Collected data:
== Segment start ==
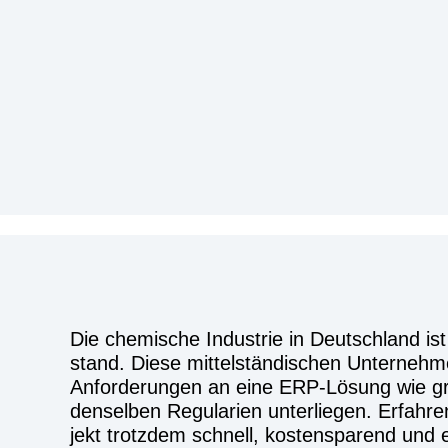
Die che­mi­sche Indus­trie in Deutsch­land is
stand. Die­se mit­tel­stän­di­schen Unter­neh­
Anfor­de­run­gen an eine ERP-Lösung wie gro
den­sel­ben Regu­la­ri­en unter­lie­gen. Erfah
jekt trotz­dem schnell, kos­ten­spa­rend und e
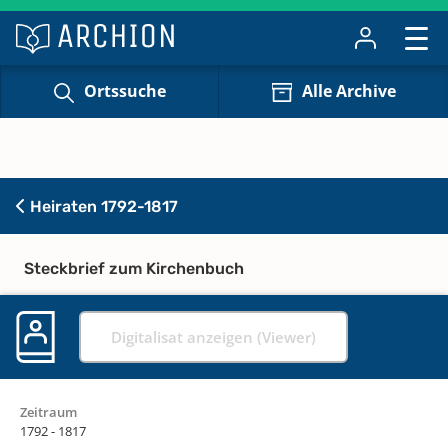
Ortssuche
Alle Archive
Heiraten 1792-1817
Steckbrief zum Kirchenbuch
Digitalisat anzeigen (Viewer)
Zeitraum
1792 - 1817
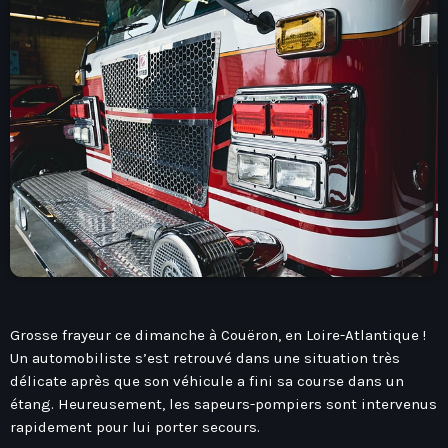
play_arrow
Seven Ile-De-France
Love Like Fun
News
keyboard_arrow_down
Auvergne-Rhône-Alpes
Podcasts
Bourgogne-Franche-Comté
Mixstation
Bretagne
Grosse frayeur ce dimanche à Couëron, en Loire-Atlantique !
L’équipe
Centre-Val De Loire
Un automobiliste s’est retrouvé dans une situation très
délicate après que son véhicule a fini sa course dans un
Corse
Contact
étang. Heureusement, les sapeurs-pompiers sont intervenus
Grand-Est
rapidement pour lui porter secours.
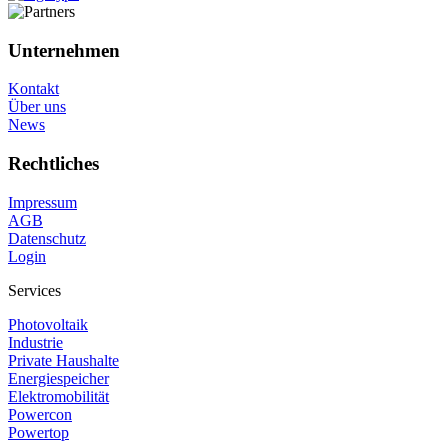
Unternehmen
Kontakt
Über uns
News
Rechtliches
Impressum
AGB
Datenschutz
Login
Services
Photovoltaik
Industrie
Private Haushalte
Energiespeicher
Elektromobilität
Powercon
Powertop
== Segment end ==
# TASK BRIEF
Copy out each line of the data in which the word "Loire" appears.

# OUTPUT FOR THIS EXERCISE
Grosse frayeur ce dimanche à Couëron, en Loire-Atlantique !
Centre-Val De Loire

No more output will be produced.